Among the entries, which lines carry the string "ITALIA"? Copy every one.

*** Opening Input material ***

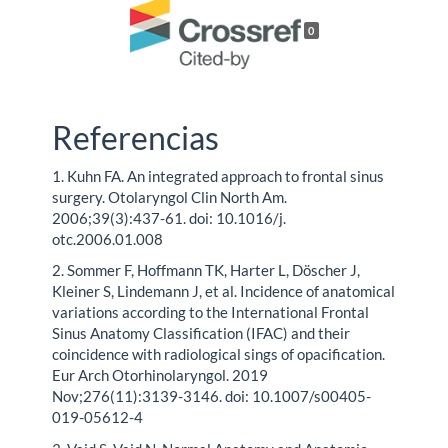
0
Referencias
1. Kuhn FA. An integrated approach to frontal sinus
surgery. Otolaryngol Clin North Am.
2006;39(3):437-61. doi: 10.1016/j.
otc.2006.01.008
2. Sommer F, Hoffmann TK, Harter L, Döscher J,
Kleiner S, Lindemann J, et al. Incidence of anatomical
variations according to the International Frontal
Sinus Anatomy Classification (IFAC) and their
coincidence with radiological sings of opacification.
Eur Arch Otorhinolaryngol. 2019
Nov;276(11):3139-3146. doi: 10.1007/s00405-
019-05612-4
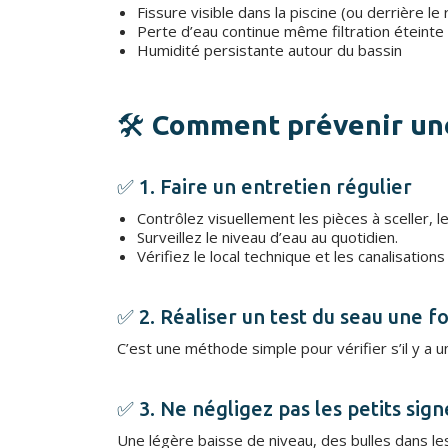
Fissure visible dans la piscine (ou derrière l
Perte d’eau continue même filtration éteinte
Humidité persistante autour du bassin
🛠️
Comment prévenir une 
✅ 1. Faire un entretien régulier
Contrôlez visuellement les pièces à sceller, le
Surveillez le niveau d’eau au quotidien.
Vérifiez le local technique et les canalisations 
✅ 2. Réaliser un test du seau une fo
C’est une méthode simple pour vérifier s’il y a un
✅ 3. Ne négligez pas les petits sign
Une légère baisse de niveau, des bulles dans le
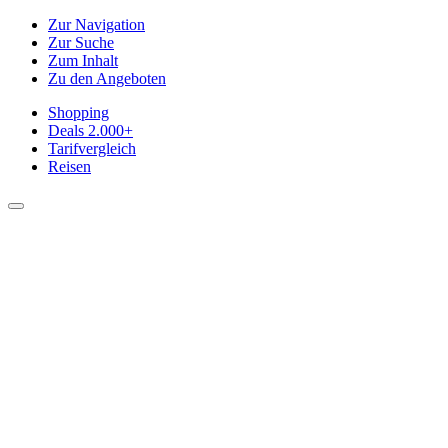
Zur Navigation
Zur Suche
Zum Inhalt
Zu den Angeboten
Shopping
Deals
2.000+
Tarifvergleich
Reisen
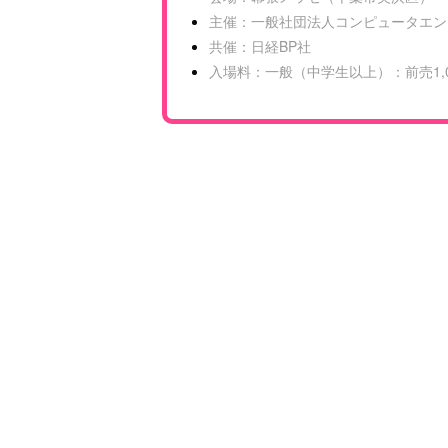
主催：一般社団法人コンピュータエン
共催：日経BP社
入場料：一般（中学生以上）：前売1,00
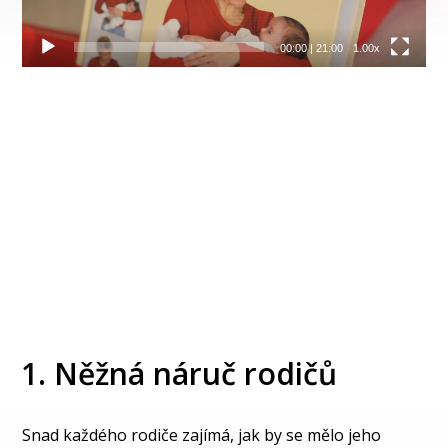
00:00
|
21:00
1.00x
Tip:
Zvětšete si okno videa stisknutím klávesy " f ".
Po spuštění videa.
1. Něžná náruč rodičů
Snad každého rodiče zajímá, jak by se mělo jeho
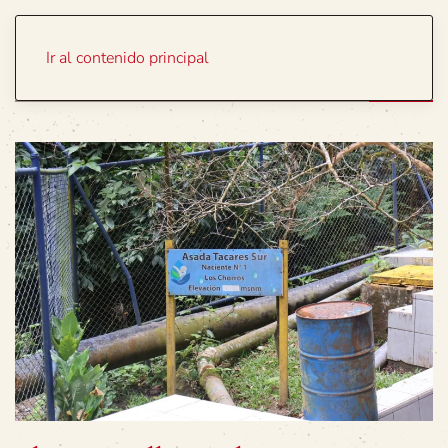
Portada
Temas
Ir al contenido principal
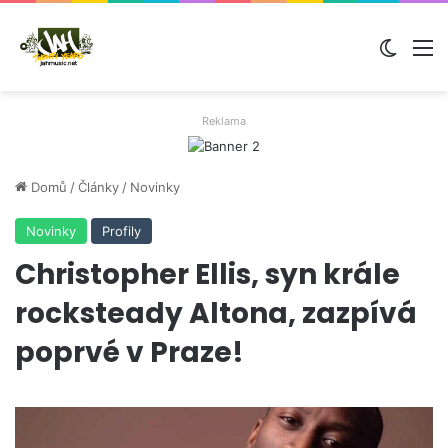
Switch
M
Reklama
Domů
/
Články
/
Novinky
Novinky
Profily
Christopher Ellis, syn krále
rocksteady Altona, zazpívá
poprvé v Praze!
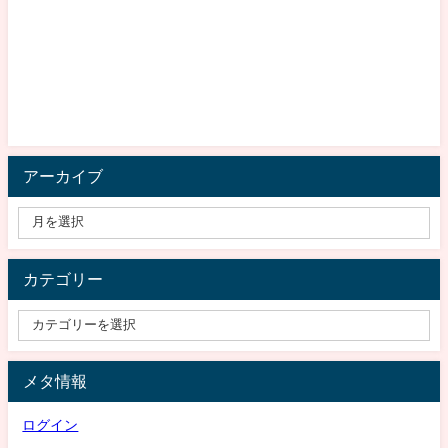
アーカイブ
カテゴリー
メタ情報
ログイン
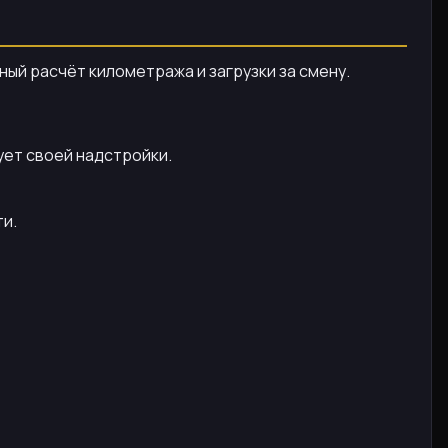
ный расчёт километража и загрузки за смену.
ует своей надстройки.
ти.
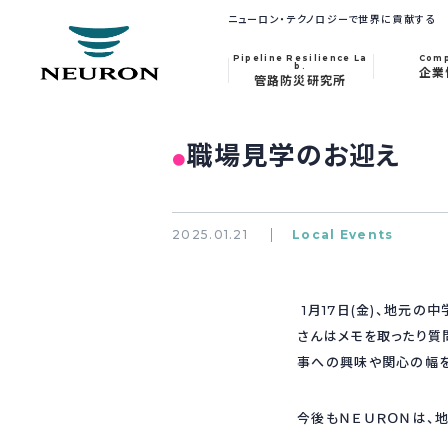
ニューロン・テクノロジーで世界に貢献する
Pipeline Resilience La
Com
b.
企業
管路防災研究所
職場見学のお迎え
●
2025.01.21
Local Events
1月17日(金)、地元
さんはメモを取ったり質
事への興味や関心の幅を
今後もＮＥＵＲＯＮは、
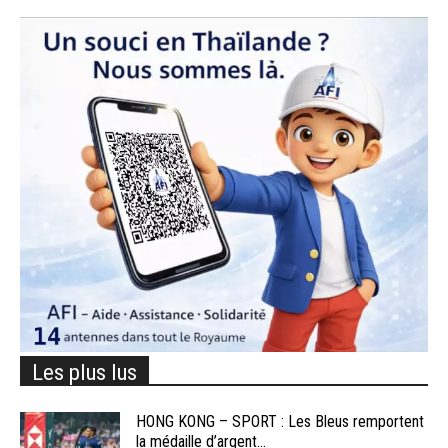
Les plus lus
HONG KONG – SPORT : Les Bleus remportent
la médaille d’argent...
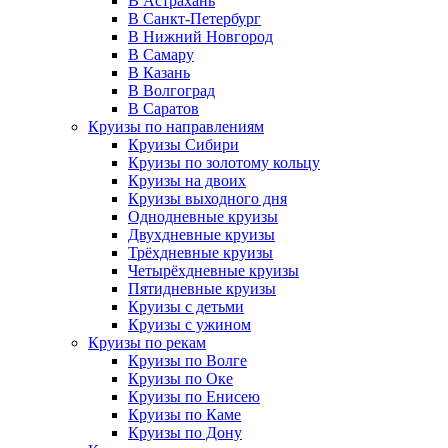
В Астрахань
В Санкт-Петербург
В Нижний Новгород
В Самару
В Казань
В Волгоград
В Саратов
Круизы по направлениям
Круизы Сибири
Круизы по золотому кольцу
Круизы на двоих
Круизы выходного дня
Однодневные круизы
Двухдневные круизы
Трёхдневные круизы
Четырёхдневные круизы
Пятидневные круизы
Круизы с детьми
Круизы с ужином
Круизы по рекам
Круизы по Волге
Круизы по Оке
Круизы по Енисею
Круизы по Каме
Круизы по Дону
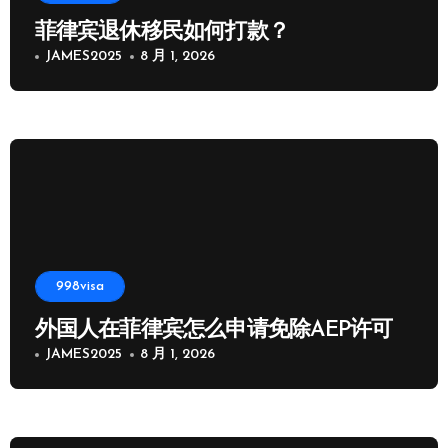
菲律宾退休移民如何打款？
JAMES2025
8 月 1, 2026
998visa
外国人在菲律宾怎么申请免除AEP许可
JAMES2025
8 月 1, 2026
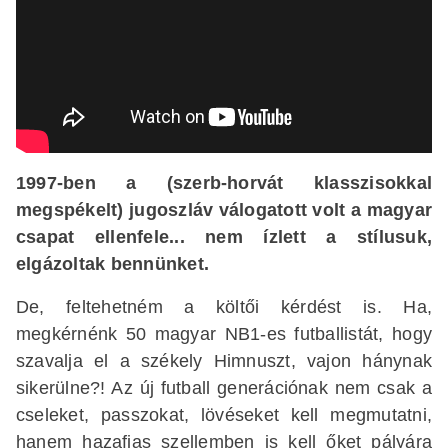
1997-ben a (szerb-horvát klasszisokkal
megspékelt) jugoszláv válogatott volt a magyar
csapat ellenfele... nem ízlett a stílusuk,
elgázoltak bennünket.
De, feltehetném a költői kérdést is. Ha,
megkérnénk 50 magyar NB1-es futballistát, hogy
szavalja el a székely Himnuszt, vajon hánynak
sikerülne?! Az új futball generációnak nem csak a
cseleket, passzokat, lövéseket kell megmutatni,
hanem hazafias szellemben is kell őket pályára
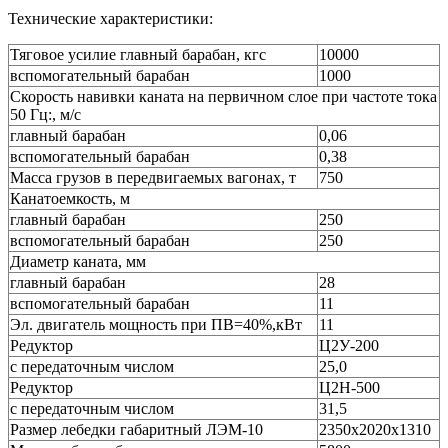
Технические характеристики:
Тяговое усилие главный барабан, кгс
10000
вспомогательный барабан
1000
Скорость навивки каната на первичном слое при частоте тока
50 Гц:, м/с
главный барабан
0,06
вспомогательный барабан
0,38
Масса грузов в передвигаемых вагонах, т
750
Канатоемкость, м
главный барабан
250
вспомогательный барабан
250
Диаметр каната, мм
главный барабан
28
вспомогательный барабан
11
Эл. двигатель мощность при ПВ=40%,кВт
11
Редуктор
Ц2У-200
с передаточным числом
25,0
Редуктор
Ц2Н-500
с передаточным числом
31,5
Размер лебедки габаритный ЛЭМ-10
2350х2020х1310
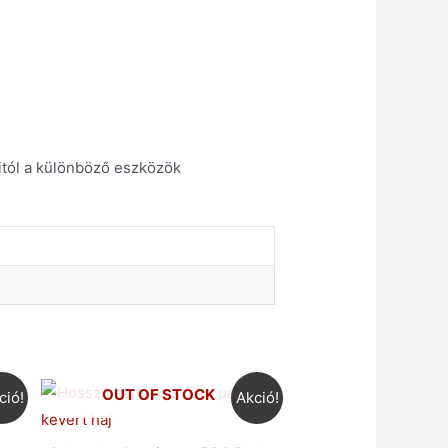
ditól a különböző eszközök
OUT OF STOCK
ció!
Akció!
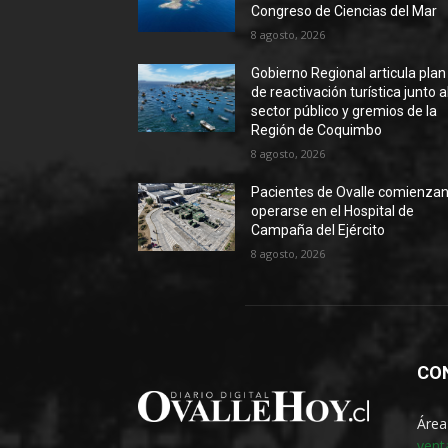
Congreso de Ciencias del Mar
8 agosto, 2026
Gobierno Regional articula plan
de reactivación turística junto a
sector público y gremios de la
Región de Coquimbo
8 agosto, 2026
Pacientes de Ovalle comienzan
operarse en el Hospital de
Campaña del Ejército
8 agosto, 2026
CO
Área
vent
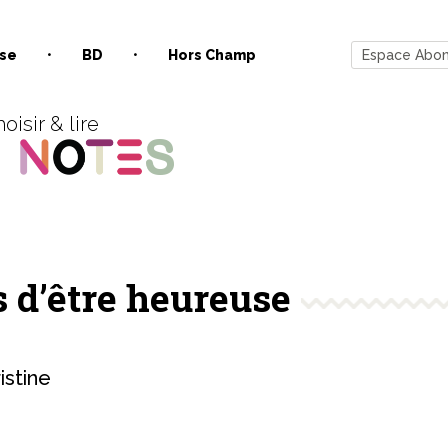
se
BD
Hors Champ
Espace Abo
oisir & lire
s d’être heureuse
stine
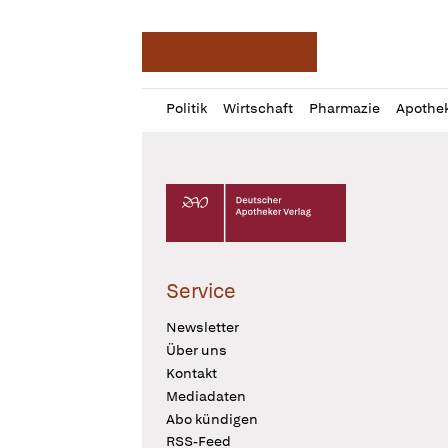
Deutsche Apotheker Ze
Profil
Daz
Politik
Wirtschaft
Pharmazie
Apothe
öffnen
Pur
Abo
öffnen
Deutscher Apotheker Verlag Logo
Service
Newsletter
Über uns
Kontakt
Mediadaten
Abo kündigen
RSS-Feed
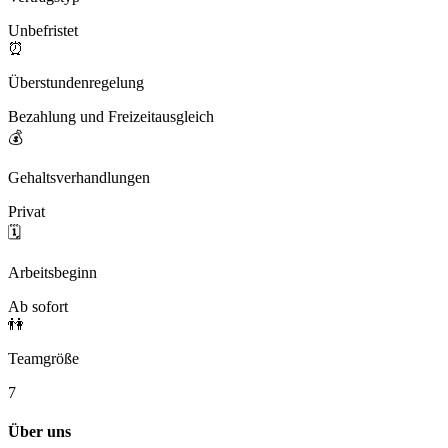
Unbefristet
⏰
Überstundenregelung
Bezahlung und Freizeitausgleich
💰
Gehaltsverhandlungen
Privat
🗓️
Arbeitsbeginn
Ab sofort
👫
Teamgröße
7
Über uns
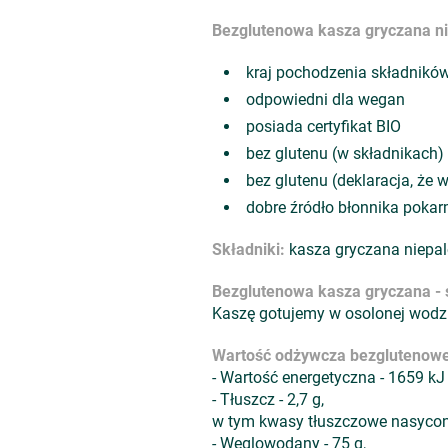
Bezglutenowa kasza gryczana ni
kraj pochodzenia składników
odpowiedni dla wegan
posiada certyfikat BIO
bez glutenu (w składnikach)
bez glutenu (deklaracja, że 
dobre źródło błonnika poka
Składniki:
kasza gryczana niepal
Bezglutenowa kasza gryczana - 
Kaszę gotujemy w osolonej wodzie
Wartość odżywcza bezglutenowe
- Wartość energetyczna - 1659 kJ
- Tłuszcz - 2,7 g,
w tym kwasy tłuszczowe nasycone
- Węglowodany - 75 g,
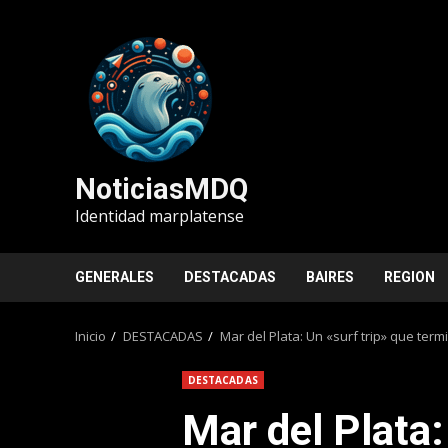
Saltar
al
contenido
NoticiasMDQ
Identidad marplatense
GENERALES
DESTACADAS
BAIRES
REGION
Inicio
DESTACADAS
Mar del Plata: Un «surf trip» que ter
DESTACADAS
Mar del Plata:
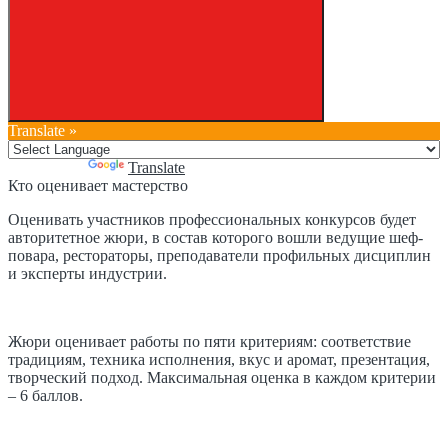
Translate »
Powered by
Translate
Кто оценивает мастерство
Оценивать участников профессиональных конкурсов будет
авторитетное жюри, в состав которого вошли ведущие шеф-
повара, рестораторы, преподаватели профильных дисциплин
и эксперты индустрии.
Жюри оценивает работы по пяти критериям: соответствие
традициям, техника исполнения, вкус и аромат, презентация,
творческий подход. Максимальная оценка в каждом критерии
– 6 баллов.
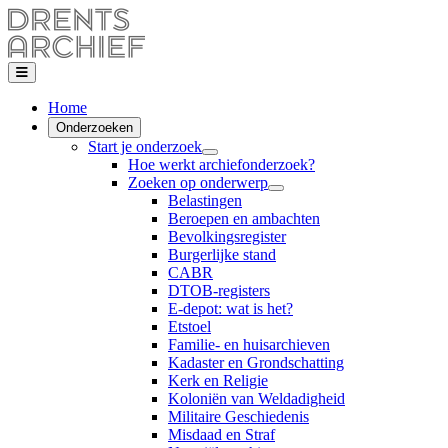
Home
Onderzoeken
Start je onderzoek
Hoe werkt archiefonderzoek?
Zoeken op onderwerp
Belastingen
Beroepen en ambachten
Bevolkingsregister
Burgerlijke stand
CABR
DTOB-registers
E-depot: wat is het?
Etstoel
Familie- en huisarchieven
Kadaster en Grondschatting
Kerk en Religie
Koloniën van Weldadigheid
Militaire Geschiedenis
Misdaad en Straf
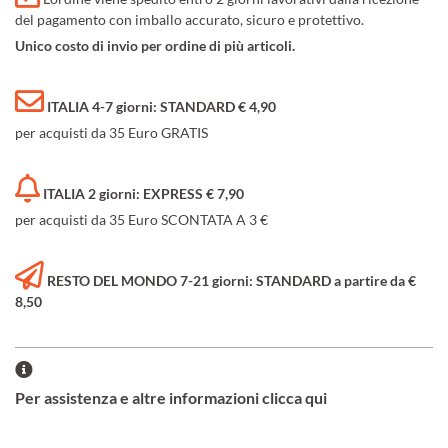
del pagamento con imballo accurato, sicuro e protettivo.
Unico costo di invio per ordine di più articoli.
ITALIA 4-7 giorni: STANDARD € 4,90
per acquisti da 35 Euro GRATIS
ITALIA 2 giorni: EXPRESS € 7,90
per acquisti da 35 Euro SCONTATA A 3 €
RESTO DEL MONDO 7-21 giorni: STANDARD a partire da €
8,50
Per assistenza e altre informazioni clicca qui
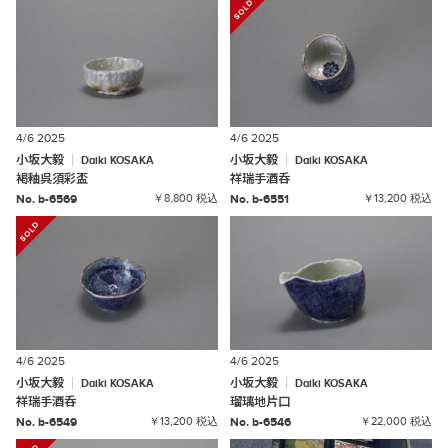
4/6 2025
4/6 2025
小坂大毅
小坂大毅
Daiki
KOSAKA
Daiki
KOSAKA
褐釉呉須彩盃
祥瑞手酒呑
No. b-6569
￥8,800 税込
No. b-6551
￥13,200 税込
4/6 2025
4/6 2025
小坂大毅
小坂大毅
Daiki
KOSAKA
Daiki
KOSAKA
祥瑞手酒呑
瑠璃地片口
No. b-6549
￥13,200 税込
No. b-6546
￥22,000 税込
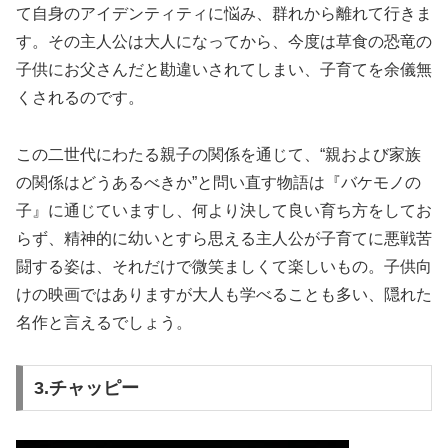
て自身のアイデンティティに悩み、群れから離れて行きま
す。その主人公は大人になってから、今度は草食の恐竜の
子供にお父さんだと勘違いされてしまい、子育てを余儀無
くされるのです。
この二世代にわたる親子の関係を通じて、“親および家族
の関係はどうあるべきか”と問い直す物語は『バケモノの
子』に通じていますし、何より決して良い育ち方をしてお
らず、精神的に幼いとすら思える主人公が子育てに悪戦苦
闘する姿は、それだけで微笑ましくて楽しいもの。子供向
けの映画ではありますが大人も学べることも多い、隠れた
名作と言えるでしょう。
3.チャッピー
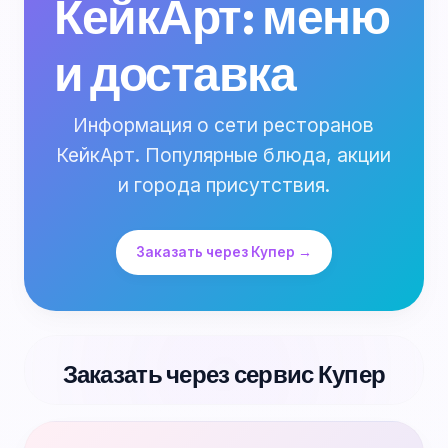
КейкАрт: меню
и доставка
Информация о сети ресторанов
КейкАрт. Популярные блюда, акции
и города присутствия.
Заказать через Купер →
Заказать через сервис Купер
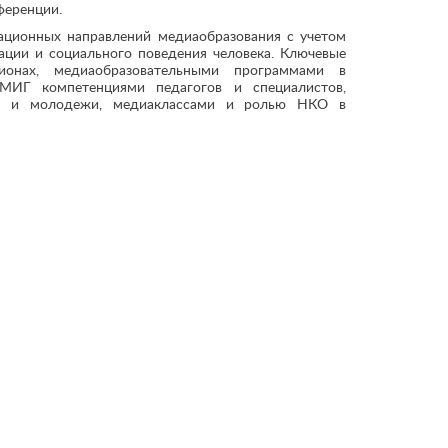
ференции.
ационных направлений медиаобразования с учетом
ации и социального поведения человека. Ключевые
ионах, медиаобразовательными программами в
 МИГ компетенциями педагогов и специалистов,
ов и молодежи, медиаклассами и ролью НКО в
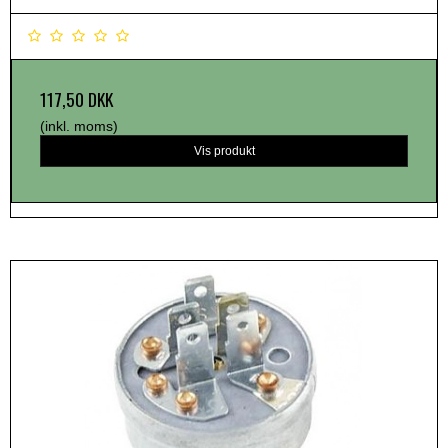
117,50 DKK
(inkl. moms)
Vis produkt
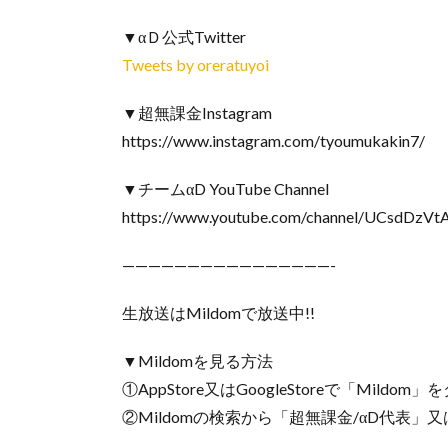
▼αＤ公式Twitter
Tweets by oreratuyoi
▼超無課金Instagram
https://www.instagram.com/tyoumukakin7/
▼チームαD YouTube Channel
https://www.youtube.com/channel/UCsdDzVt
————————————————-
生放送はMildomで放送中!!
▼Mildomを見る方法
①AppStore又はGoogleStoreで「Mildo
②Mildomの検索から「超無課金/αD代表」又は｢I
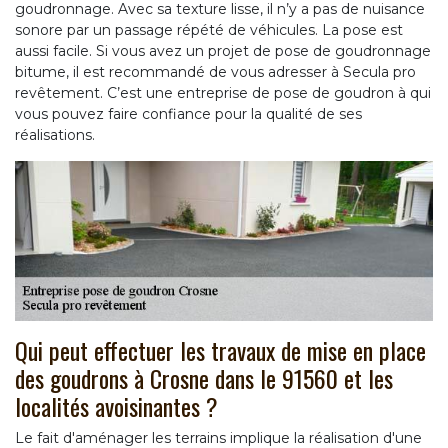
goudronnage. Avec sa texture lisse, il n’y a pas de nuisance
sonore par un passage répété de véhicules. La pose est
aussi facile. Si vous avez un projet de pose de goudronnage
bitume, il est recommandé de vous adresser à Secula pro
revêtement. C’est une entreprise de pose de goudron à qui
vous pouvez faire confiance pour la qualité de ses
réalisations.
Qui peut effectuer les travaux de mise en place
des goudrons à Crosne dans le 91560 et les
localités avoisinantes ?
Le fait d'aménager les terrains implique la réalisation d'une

*** Closing Input material ***

Solution
ITALIA 4-7 giorni: STANDARD € 4,90
ITALIA 2 giorni: EXPRESS € 7,90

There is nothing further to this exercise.